*** Opening Supplied data ***

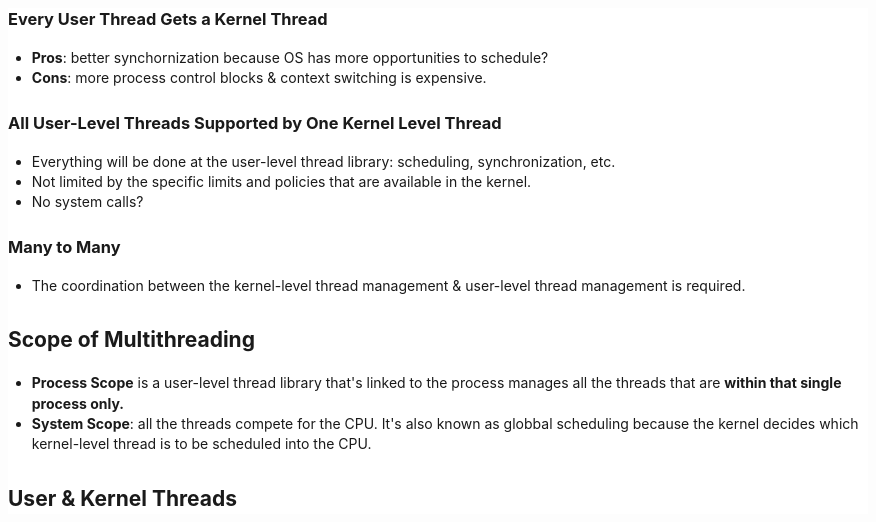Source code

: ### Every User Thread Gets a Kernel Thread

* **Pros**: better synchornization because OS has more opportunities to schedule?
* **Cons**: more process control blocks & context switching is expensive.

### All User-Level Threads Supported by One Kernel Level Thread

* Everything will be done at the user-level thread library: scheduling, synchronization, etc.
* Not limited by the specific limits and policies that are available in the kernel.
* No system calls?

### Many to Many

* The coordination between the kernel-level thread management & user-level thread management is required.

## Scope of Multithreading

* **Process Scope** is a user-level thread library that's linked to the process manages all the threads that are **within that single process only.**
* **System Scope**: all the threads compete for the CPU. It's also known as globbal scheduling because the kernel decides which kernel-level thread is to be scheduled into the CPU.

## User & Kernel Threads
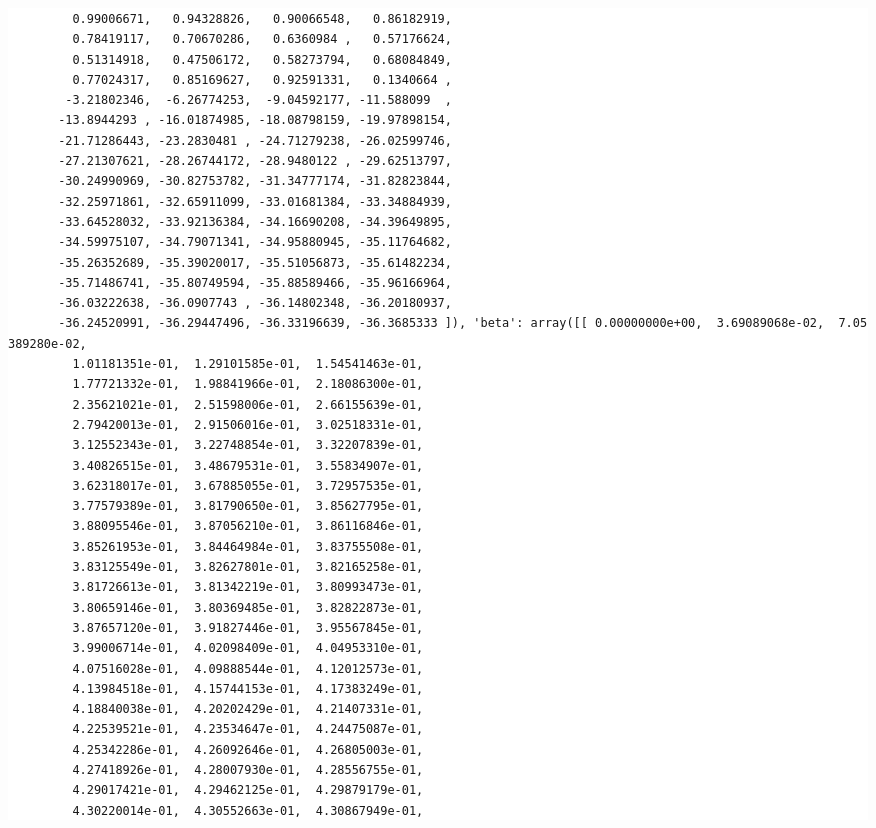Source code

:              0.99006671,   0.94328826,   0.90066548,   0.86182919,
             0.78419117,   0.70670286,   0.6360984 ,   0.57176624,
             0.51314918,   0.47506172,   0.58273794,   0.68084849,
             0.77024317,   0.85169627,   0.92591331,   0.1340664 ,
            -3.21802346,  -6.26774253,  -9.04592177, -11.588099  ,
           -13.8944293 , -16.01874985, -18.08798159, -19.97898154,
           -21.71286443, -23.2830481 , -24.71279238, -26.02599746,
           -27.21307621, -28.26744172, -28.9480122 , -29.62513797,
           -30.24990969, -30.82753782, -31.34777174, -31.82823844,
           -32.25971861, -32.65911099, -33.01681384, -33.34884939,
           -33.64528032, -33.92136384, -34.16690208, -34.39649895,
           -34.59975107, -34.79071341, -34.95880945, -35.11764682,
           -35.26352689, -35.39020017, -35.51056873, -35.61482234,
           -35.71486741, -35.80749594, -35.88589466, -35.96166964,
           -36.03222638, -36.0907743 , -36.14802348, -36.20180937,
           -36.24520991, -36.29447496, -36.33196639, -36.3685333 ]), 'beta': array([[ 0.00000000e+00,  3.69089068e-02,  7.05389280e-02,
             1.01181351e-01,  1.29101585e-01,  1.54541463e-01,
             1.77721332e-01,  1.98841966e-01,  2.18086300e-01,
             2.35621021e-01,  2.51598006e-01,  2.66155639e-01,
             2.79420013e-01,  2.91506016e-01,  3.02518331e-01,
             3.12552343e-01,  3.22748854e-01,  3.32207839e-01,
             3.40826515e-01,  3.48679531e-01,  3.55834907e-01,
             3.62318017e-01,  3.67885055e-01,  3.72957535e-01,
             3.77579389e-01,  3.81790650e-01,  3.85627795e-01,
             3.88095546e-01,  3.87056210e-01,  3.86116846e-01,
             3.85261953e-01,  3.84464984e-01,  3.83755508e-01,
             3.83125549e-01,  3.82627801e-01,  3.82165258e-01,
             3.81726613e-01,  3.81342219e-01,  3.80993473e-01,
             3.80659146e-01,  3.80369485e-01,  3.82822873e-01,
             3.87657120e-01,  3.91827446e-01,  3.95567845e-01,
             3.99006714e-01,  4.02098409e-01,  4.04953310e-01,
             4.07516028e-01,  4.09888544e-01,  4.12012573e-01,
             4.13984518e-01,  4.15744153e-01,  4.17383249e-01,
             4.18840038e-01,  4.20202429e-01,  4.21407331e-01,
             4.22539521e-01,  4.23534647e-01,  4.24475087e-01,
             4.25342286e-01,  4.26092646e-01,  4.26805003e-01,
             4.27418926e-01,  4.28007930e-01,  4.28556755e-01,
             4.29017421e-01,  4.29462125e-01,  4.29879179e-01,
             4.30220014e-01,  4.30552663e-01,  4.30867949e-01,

*** Closing Supplied data ***
*** Opening Supplied data ***

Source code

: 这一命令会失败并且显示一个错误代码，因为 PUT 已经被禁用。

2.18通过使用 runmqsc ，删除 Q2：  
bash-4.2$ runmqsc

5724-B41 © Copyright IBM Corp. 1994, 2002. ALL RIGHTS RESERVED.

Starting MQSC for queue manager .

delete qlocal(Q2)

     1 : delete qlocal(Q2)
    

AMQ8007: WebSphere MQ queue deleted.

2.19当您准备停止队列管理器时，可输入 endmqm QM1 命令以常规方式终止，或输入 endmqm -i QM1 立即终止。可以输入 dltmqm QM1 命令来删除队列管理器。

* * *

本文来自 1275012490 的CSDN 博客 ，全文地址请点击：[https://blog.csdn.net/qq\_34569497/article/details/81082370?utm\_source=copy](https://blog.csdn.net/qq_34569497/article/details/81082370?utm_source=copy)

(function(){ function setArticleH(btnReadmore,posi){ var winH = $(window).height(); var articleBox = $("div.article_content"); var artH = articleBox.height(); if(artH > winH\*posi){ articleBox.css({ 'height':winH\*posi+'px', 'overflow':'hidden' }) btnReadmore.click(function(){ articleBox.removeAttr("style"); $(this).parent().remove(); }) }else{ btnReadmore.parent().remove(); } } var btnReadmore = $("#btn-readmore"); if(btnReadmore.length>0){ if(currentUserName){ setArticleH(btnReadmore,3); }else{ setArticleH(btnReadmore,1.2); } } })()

*** Closing Supplied data ***

## Aim of the exercise
Taking the entries above, write out exactly each line from the one holding "a Kernel Thread" to the one holding "single process only.**", both included, and stop there.

## Answer box
: ### Every User Thread Gets a Kernel Thread

* **Pros**: better synchornization because OS has more opportunities to schedule?
* **Cons**: more process control blocks & context switching is expensive.

### All User-Level Threads Supported by One Kernel Level Thread

* Everything will be done at the user-level thread library: scheduling, synchronization, etc.
* Not limited by the specific limits and policies that are available in the kernel.
* No system calls?

### Many to Many

* The coordination between the kernel-level thread management & user-level thread management is required.

## Scope of Multithreading

* **Process Scope** is a user-level thread library that's linked to the process manages all the threads that are **within that single process only.**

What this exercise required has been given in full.